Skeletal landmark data
========================================

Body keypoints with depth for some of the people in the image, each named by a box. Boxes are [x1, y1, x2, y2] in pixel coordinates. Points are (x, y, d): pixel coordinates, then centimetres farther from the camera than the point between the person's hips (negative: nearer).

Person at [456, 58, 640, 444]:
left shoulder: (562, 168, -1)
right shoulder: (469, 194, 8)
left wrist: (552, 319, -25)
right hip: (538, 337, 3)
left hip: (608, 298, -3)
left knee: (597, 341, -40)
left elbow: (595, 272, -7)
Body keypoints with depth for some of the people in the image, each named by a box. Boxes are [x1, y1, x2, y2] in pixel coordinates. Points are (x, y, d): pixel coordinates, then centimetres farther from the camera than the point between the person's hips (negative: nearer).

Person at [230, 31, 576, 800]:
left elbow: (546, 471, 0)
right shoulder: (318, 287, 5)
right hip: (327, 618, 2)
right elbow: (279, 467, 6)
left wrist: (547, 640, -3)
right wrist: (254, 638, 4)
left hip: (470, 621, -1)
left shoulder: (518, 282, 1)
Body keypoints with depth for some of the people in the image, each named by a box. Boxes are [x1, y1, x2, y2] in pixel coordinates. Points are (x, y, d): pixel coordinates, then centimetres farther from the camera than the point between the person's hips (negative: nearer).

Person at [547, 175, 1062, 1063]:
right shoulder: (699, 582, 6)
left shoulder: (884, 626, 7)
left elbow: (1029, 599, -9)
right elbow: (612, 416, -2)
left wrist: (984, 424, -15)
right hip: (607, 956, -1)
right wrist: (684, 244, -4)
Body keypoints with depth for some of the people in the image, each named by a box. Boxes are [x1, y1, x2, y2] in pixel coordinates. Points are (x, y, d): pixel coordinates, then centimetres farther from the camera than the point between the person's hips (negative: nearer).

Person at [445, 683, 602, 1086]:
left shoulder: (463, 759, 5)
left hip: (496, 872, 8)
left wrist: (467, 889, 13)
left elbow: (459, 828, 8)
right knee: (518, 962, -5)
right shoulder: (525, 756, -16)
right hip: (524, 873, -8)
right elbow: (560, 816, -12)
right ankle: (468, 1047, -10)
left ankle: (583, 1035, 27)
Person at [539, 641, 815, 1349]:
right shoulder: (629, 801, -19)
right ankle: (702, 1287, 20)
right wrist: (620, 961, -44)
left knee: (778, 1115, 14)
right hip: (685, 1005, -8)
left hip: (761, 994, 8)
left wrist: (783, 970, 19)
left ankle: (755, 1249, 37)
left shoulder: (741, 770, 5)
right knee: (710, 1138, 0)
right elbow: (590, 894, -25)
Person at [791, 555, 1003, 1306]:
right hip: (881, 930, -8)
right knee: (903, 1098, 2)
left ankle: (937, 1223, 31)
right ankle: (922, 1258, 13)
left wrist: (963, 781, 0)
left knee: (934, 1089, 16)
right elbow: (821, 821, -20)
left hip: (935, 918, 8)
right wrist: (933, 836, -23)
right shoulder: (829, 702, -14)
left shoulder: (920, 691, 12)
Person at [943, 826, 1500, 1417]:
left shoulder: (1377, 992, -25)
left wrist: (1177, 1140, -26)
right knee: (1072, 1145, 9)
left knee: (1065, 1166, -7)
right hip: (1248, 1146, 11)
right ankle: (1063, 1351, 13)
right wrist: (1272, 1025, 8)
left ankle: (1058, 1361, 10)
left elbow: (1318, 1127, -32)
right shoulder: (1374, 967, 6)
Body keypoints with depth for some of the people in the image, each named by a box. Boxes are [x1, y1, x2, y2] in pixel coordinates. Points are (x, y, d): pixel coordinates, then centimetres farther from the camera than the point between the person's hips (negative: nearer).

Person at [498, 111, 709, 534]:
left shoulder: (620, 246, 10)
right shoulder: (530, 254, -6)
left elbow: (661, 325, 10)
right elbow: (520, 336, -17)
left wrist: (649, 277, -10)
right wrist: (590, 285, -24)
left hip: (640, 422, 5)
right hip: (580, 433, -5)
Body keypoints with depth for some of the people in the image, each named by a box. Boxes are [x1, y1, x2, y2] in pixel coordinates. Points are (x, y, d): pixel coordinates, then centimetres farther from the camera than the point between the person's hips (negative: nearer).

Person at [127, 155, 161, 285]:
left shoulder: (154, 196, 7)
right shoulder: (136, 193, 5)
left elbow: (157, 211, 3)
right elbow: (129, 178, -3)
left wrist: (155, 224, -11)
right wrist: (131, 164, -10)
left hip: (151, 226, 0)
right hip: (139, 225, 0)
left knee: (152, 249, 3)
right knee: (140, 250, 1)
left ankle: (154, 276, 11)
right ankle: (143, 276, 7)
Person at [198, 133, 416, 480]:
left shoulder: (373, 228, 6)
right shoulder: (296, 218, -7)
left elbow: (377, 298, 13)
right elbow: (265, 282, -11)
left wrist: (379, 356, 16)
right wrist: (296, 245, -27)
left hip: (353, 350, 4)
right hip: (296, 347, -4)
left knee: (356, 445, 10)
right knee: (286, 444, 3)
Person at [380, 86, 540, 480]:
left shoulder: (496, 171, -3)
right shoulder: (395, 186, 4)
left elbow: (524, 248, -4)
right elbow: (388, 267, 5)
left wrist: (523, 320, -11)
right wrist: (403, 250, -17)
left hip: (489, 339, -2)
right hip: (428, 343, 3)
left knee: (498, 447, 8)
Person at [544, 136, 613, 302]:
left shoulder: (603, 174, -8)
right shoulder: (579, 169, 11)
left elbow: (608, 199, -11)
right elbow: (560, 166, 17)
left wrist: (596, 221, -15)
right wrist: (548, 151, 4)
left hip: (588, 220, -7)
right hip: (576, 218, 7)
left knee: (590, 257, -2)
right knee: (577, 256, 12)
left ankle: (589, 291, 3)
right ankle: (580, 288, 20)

========================================

Aim of the task:
Review the entries above and return every line where "ankle" appears.

Solved exercise:
right ankle: (468, 1047, -10)
left ankle: (583, 1035, 27)
right ankle: (702, 1287, 20)
left ankle: (755, 1249, 37)
left ankle: (937, 1223, 31)
right ankle: (922, 1258, 13)
right ankle: (1063, 1351, 13)
left ankle: (1058, 1361, 10)
left ankle: (154, 276, 11)
right ankle: (143, 276, 7)
left ankle: (589, 291, 3)
right ankle: (580, 288, 20)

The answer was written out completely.